Wozu 8gb Ram? Wenn du keine Grafikbearbeitung auf hohem niveau machst, sind diese 8gb sinnlos!

Du musst viel Geld haben, da ja schon Der Prozessor und die zwei 8800GTX knappe 2000€ kosten!


----------



## revbalthazar (25. Juli 2007)

hm also irgendwie sieht mir das sehr komisch aus.

Wozu brauchst du so einen High End Rechner, wober der wirklich sehr sehr teuer wird und du den absolut nicht ausreizen wirst wenn du NUR Spiele spielen willst.


----------



## Eed (25. Juli 2007)

Hm, wenn du keine Aufwendigen Grafikbearbeitungen usw machst, lohnen sich 8GB Ram garnicht. Nur zum zocken reichen schon 2GB locker. Also für die 8GB Ram hätte ich mir lieber paar größere Festplatte gekauft anstatt 2x 150GB.

1200W Netzteil? Viel zu übertrieben und unnötig. Ausser du willst nebenbei noch nen Kühlschrank oder sonst was am PC anschliessen ^^


----------



## Carnificis (25. Juli 2007)

ok thx leute dann weis ich ja jetzt was ich ändern muss


----------



## Eed (25. Juli 2007)

Ändern musst du garnichts. Du kannst! Denn es liegt ja an dir was du im PC haben willst.


----------



## Carnificis (25. Juli 2007)

ja ich weis ich meine natürlich was ich ändern muss ohne dass der pc zu schlecht wird aber dass ich noch n bisschen weniger geld ausgeben muss ^^


----------



## Fadoram Eisenfaust (26. Juli 2007)

So hallo, 

ich möchte mich meinen Vorrednern in folgenden Punkten anschließen. 
1.Ist der Rechner ein bisschen überdimensioniert 1200Watt Netzteil braucht kein Mensch und ist Sauteuer.
2.8GB RAM sind auch übertrieben zum Zocken reichen locker 2-3GB 

Die Raptor Festplatten sind sehr gut und schnell die würd ich lassen.
Zum Kühlen für den Prozessor könntest du einen Zalman Cnps 9500 nehmen ist ein Vollkupferkühler mit verdammt guter Kühlleistung und leisem Geräuschpegel der mit ca. 40eu eine günstige alternative zur Waku bildet. Die Grafikkarten sind sehr gut nur einen SLI Verbund finde ich etwas übertrieben da du die Leistung eh nicht voll Ausschöpfen kannst und eine davon völlig reicht.

**Datenauszug**
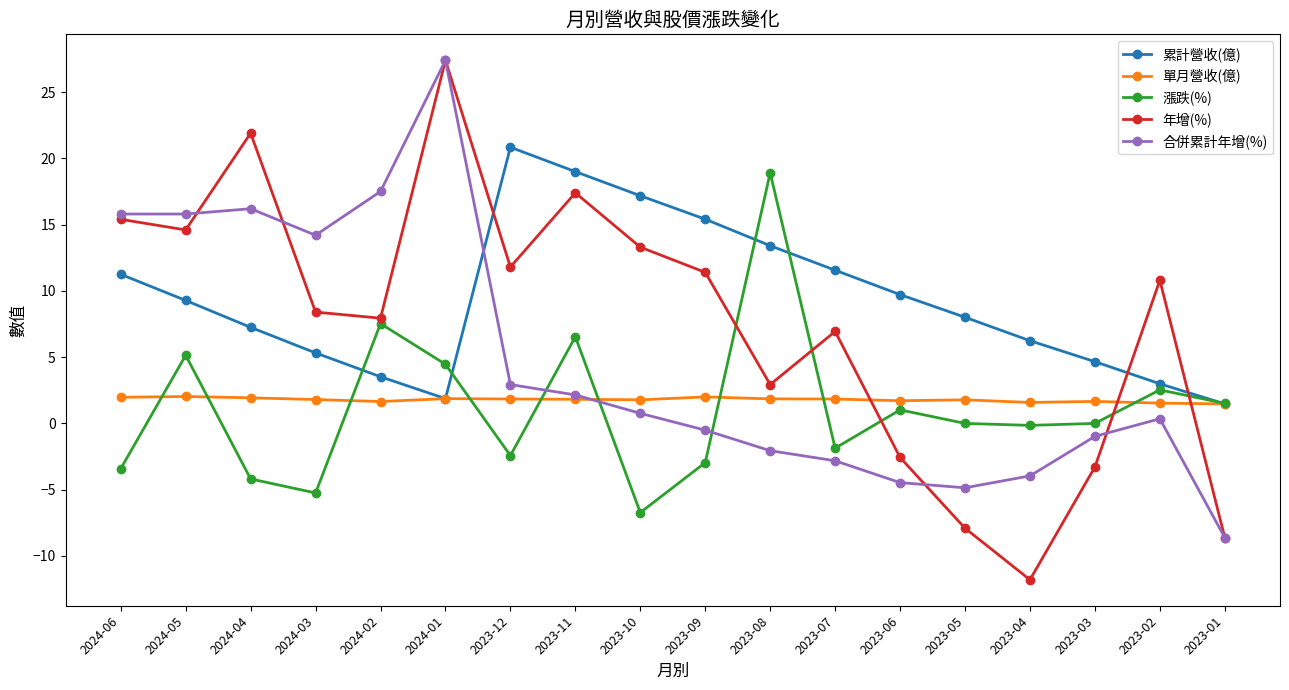

True or false: 合併累計年增(%) has a value of -1.7 at 2023-05.

False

**Arbeitsauftrag A**
Beantworte zum Forumsauszug die folgenden Fragen:
(i) Wie viel kosten laut dem ersten Beitrag der Prozessor und die zwei 8800GTX?
(ii) Wie viel RAM reicht laut Eed nur zum Zocken?
(iii) Welchen Prozessorkühler schlägt Fadoram Eisenfaust vor, und was kostet er ungefähr?
**Arbeitsauftrag B**
Schreibe die Stelle im Forumsauszug, die mit "Wozu 8gb Ram?" beginnt und bis einschließlich "knappe 2000€ kosten!" weitergeht, neu und setze dabei "Videobearbeitung" anstelle von "Grafikbearbeitung".
Das Material spielt hierfür keine Rolle.

**Antwort zur Aufgabe A**
(i) Knappe 2000 €.
(ii) 2 GB reichen locker.
(iii) Den Zalman Cnps 9500 für ca. 40 Euro.

**Antwort zur Aufgabe B**
Wozu 8gb Ram? Wenn du keine Videobearbeitung auf hohem niveau machst, sind diese 8gb sinnlos!

Du musst viel Geld haben, da ja schon Der Prozessor und die zwei 8800GTX knappe 2000€ kosten!